# My first fatty w/ qview



## big griz (Dec 28, 2012)

I made my first fatty tonight.  See what you think......

Rolled out with crumbled bacon and chedder cheese...













100_1140.JPG



__ big griz
__ Dec 28, 2012






All rolled up and ready to go...













100_1141.JPG



__ big griz
__ Dec 28, 2012






Adding some burgers to reverse sear after the fatty has been on about 2 hours













100_1142.JPG



__ big griz
__ Dec 28, 2012






Reverse seared burgers with and without cheese, hot dogs, and of course, the fatty













100_1143.JPG



__ big griz
__ Dec 28, 2012






A close up of the fatty...yum!













100_1144.JPG



__ big griz
__ Dec 28, 2012
__ 1


----------



## go4abliss (Dec 28, 2012)




----------



## driedstick (Dec 29, 2012)

that looks great


----------



## theyetti (Dec 31, 2012)

what exactly is a fatty?


----------



## big griz (Dec 31, 2012)

A fatty is 1 lb of breakfast suausage, Italian sausage, etc that is rolled out, filled with various ingredients (cheese, onions, bacon, peppers, etc), rolled back up, woven in bacon, and then smoked.  They can also be smoked right out of the package (aka a naked fatty).   Here are a couple of great links that gives detailed instructions on how they are made....http://www.smokingmeatforums.com/t/87031/rollin-a-fatty-my-version and http://www.smoking-meat.com/january-2010-bacon-wrapped-stuffed-sausage-fatty.html


----------



## theyetti (Jan 1, 2013)

Thanks big grizz.im gonna givr that a try


----------



## big griz (Jan 8, 2013)

I'm glad I could help!  Everyone on here has really helped me step up my game.

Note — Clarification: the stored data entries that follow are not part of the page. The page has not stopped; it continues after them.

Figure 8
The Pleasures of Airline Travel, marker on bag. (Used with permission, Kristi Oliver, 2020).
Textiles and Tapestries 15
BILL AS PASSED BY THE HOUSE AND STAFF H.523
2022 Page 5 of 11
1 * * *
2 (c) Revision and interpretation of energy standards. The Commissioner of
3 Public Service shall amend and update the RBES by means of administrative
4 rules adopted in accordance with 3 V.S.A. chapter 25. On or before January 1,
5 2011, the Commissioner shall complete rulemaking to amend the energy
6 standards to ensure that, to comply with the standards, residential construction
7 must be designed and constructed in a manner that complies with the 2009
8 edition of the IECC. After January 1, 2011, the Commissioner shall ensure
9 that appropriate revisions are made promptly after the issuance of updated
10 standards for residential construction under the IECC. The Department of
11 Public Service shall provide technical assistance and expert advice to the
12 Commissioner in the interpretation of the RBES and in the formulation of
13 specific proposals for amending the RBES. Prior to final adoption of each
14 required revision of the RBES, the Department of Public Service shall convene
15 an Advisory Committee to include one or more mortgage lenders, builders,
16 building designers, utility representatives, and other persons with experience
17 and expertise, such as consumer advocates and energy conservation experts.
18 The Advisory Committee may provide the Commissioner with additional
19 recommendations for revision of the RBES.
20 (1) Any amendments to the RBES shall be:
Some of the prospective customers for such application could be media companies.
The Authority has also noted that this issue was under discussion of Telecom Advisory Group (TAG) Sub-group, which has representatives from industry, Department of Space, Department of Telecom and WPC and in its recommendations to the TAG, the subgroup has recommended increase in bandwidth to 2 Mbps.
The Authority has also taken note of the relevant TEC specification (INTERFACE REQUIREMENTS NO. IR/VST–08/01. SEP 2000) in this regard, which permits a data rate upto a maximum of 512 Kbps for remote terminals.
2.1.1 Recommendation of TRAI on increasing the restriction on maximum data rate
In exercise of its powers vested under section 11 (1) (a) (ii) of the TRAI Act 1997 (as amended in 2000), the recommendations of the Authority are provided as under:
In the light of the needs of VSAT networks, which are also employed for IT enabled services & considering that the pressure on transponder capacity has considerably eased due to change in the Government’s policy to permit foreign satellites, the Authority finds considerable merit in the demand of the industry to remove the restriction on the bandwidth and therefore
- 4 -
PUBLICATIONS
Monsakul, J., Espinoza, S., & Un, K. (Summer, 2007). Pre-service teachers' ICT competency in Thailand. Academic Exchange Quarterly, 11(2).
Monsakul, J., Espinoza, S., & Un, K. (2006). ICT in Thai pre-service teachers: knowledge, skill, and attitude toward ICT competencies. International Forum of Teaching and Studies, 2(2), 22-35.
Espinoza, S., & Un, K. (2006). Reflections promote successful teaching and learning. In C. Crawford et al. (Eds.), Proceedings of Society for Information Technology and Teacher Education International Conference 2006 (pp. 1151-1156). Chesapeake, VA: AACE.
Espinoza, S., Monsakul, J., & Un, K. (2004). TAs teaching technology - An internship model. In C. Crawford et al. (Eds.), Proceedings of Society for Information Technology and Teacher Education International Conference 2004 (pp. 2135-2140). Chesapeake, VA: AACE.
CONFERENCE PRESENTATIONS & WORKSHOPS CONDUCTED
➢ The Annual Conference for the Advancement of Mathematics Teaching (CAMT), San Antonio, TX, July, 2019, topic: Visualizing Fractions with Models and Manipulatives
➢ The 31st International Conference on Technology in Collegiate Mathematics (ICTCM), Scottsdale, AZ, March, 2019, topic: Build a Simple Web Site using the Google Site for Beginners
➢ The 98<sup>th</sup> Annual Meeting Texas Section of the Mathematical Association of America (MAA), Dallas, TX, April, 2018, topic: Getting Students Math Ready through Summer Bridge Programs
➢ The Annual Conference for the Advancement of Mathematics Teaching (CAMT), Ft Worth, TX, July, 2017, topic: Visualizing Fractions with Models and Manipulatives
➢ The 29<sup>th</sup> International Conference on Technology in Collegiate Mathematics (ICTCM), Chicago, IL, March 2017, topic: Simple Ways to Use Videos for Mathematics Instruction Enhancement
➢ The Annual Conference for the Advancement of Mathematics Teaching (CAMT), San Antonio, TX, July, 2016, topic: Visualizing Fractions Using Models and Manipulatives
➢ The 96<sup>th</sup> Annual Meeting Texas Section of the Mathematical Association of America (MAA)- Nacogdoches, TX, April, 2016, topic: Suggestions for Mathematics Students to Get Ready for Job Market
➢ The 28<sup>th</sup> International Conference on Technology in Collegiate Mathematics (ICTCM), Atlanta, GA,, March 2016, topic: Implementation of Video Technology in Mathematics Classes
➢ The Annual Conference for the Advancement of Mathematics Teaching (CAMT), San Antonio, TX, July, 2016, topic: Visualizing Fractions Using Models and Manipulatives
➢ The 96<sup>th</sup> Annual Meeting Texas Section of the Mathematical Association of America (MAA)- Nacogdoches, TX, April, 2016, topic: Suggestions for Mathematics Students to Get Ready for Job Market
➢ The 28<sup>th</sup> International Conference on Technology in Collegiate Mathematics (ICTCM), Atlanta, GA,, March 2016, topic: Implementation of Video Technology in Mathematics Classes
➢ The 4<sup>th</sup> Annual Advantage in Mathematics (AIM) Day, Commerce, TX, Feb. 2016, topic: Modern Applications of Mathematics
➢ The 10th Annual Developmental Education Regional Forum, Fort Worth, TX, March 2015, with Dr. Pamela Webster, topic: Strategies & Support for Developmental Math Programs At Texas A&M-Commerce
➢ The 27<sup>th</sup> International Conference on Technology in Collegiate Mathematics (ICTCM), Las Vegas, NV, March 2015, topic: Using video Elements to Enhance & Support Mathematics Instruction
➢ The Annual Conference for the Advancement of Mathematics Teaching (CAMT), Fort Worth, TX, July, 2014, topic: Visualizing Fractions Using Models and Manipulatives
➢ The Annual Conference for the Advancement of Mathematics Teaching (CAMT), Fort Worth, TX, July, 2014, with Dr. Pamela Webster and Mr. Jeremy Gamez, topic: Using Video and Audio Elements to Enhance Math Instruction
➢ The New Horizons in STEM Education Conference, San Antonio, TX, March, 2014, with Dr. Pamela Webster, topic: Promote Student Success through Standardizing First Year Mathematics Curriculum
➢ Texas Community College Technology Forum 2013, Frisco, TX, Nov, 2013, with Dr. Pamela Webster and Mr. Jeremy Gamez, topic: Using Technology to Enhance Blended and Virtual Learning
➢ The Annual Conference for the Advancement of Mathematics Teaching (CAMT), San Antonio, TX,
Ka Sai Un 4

Hope yours turns out great.  Be sure to post your success so we can give you some props.


----------



## theyetti (Jan 9, 2013)

I will.thank you


----------



## kathrynn (Jan 9, 2013)

:drool.   Okay.....I have got to do some of these! Yours looked great!


----------



## big griz (Jan 9, 2013)

Thanks KathrynN!  I am new to all of this and these fatties are the perfect thing to smoke while I get my smoker fined tuned enough to take on some more expensive cuts of meat.  Besides experimenting with different "stuffings" is half the fun.


----------



## chef jimmyj (Jan 9, 2013)

Man that looks great! I have Smoked a lot of other cuts but have not played with Fatty's nearly enough...JJ


----------